What struck me about my time in Malawi was that I got a lot more out of the trip than I gave, despite the physical labour, first aid and other input I provided. Turning up as a group with suitcases filled with what I now see as junk given the additional insight gained from the trip into what was actually needed such as basic clothes. Gifts of tutus and Spider-Man outfits while noble are impractical when a child has nothing else to wear in their day to day life.

The joy from being greeted a mile from our site each morning from smiling waving children will be a lasting memory. As has previously been said, we need to get alongside local people and allow them to dictate how we can support. We also need to challenge governments who perpetuate this dependent relationship.

Ruby
...

Dear colleagues and friends,

Thank you so much for these thoughtful and interesting reflections on my question about the problems of ‘orphanage tourism’. Thanks to those who have posted links to papers or documentaries on this topic. It shows me that there is some level of awareness about it in our Child and Youth Care community.

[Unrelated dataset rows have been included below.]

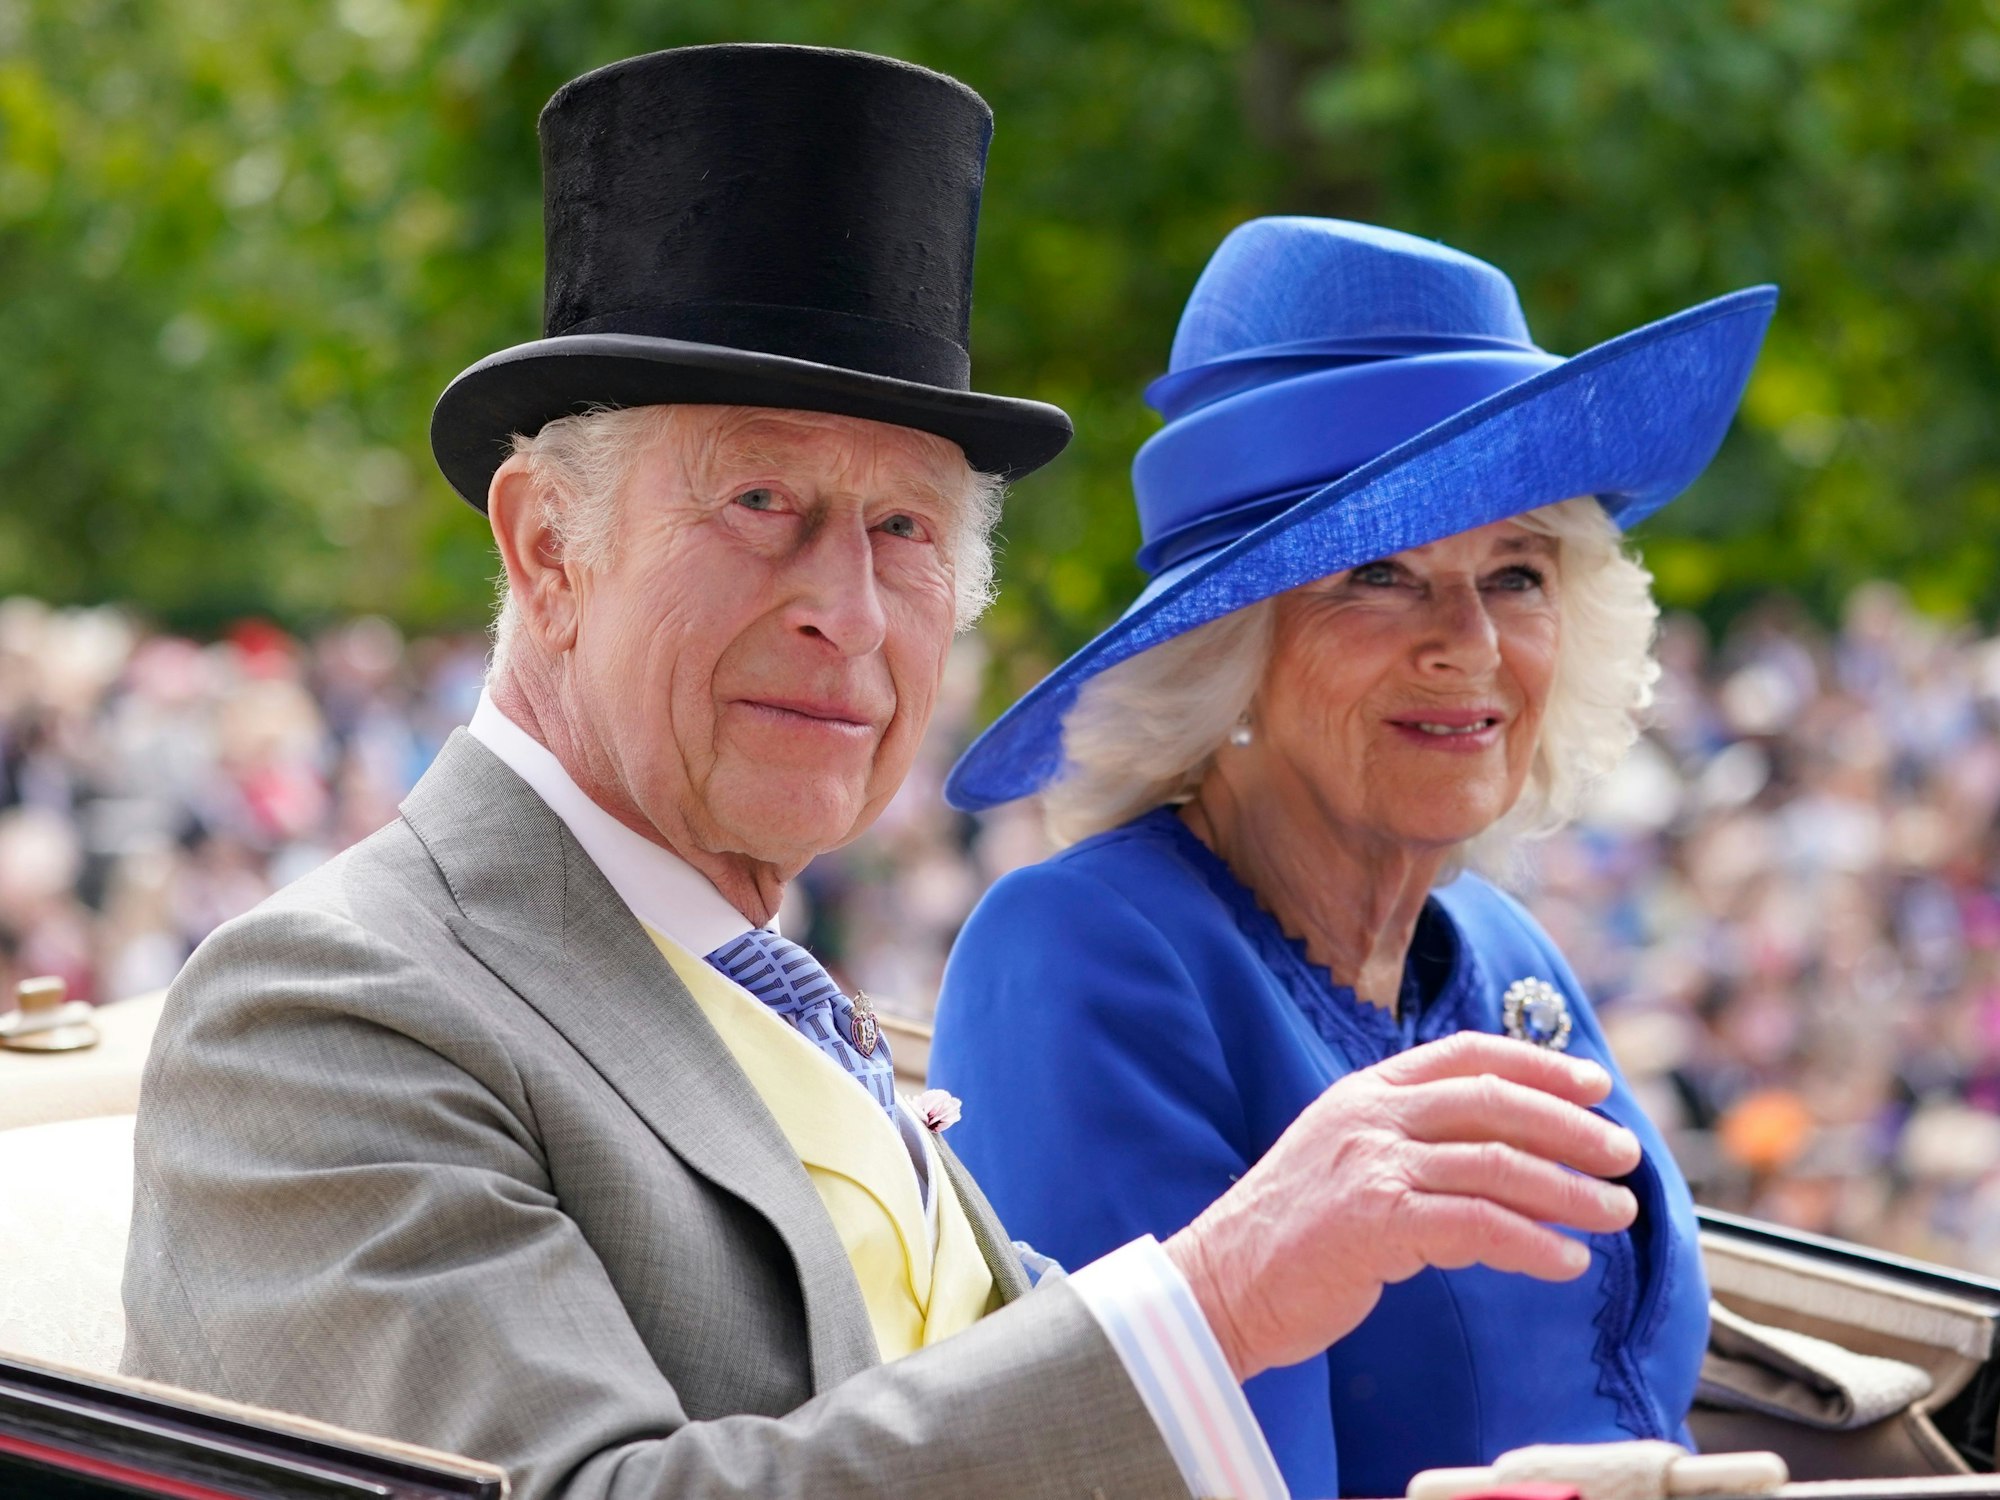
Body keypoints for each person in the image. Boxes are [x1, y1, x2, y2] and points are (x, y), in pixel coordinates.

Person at [122, 56, 1645, 1500]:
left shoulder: (760, 979)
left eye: (905, 532)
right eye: (762, 500)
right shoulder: (333, 1010)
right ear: (546, 547)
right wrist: (1223, 1291)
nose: (843, 611)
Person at [932, 217, 1778, 1499]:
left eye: (1515, 573)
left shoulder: (1499, 949)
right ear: (1228, 647)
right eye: (1378, 575)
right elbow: (1163, 1464)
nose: (1470, 647)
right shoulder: (1082, 953)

I also really appreciate the links that Evelyn and Stef made to the shared features of this issue in the context of faith mission work (Evelyn) and the experience of being a Roma woman (Stef).

I also want to express my appreciation to those who have shared their own direct experiences, including growing discomforts – whether as practitioner or visitor. I really do appreciate your honesty, openness and the degree ‘self-criticism’ if I can put it that way. Thanks to Werner to sharing with us how this issue is being discussed by the staff within a residential facility in South Africa.

You have all expressed appreciation in your comments about this topic being raised and that encourages me. Thanks to James Freeman for suggesting I post it. I am hoping to write something for submission to CYC-Online and may come back to you for permission to quote.

Can’t promise when it will get done but maybe going public will act as an incentive to myself to get it done!